# Math equation alignment using align*

Problem: I'm am using align*to create an equation. The result is too aligned to the right.

Actual code example:

\begin{align*}
\textrm{Fusion}(C_{i}^k, C_{i}^l, k) = 1 \quad \textrm{S'il existe $C_{i+1}^j$ tel que } \\
\frac{(V_i^k \cup V_i^l) \cap V_{i+1}^j}{Max (|V_i^k \cup V_i^l|, |V_{i+1}^k|)} > k\% \quad; |V_i^k \cap V_{i+1}^j| > \frac{|C_i^k|}{2} \quad  \text{et} \quad  |V_i^l \cap V_{i+1}^j| > \frac{|C_i^l|}{2}
\end{align}


Result I am getting: Wanted result: the first line to be aligned to the left or the center but not to the right.

• align doesn't do its job by pure magic: you must tell what has to be aligned, with an ampersand before each aligned element. – Bernard Jan 15 '17 at 17:15

## 4 Answers

You're using the wrong tool, in my opinion:

\documentclass{article}
\usepackage{amsmath,mathtools}

\usepackage{lipsum} % for context

\DeclareMathOperator{\Fusion}{Fusion}

\begin{document}

\lipsum*
\begin{equation*}
\Fusion(C_{i}^k, C_{i}^l, k) = 1
\text{ s'il existe $C_{i+1}^j$ tel que }
\begin{dcases}
\frac{(V_i^k \cup V_i^l) \cap V_{i+1}^j}{\max (|V_i^k \cup V_i^l|, |V_{i+1}^k|)} > k\%, \\
|V_i^k \cap V_{i+1}^j| > \frac{|C_i^k|}{2}, \\
|V_i^l \cap V_{i+1}^j| > \frac{|C_i^l|}{2}.

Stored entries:
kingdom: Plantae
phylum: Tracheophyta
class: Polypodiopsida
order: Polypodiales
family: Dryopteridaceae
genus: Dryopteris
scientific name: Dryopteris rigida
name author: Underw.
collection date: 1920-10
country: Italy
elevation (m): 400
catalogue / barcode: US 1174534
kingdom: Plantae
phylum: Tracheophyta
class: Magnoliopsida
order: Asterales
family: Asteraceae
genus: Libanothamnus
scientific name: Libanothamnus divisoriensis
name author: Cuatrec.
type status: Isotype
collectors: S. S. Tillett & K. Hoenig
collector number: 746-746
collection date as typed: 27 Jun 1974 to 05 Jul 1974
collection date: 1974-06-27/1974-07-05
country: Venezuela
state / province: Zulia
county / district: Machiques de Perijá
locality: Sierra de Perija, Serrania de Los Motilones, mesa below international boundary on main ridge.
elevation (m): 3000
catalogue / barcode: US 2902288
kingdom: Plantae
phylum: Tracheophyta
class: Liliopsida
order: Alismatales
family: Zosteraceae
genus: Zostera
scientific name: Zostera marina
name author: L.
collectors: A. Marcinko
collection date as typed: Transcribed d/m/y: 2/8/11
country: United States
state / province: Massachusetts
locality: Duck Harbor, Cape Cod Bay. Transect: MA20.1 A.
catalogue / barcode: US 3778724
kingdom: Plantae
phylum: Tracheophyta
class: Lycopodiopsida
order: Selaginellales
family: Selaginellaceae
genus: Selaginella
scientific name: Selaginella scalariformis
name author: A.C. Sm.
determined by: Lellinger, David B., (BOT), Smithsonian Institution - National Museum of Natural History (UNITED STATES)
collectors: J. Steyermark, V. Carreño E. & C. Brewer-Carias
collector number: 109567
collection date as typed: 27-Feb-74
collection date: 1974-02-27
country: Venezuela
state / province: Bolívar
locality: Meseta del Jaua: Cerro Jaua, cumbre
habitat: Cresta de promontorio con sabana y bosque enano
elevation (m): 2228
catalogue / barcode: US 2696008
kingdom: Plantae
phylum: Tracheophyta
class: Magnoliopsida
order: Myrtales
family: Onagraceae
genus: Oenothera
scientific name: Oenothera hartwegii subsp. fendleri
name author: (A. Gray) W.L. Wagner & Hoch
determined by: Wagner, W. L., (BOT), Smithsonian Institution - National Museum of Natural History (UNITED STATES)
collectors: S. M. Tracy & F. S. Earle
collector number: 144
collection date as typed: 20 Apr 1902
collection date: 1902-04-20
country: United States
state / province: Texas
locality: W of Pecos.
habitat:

Short task 1:
Please copy the stored entries starting at the line that contains "state / province: Massachusetts" and ending at the end of the stored entries, substituting "site" for every "locality" and leaving everything else unchanged.
Short task 2:
Resume the equation-alignment thread from the point where it stops.
The stored entries and the equation-alignment thread come from unrelated sources.

Reply 1:
state / province: Massachusetts
site: Duck Harbor, Cape Cod Bay. Transect: MA20.1 A.
catalogue / barcode: US 3778724
kingdom: Plantae
phylum: Tracheophyta
class: Lycopodiopsida
order: Selaginellales
family: Selaginellaceae
genus: Selaginella
scientific name: Selaginella scalariformis
name author: A.C. Sm.
determined by: Lellinger, David B., (BOT), Smithsonian Institution - National Museum of Natural History (UNITED STATES)
collectors: J. Steyermark, V. Carreño E. & C. Brewer-Carias
collector number: 109567
collection date as typed: 27-Feb-74
collection date: 1974-02-27
country: Venezuela
state / province: Bolívar
site: Meseta del Jaua: Cerro Jaua, cumbre
habitat: Cresta de promontorio con sabana y bosque enano
elevation (m): 2228
catalogue / barcode: US 2696008
kingdom: Plantae
phylum: Tracheophyta
class: Magnoliopsida
order: Myrtales
family: Onagraceae
genus: Oenothera
scientific name: Oenothera hartwegii subsp. fendleri
name author: (A. Gray) W.L. Wagner & Hoch
determined by: Wagner, W. L., (BOT), Smithsonian Institution - National Museum of Natural History (UNITED STATES)
collectors: S. M. Tracy & F. S. Earle
collector number: 144
collection date as typed: 20 Apr 1902
collection date: 1902-04-20
country: United States
state / province: Texas
site: W of Pecos.
habitat:

Reply 2:
\end{dcases}
\end{equation*}
\lipsum

\end{document} Alternatively, use three lines, not two:

\documentclass{article}
\usepackage{amsmath,mathtools}

\usepackage{lipsum} % for context

\DeclareMathOperator{\Fusion}{Fusion}

\begin{document}

\lipsum*
\begin{equation*}
\Fusion(C_{i}^k, C_{i}^l, k) = 1
\end{equation*}
s'il existe $C_{i+1}^j$ tel que
\begin{equation*}
\frac{(V_i^k \cup V_i^l) \cap V_{i+1}^j}{\max (|V_i^k \cup V_i^l|, |V_{i+1}^k|)} > k\%,
\quad
|V_i^k \cap V_{i+1}^j| > \frac{|C_i^k|}{2}
\quad\text{et}\quad
|V_i^l \cap V_{i+1}^j| > \frac{|C_i^l|}{2}.
\end{equation*}
\lipsum

\end{document} Always remember to add a minimal working example MWE.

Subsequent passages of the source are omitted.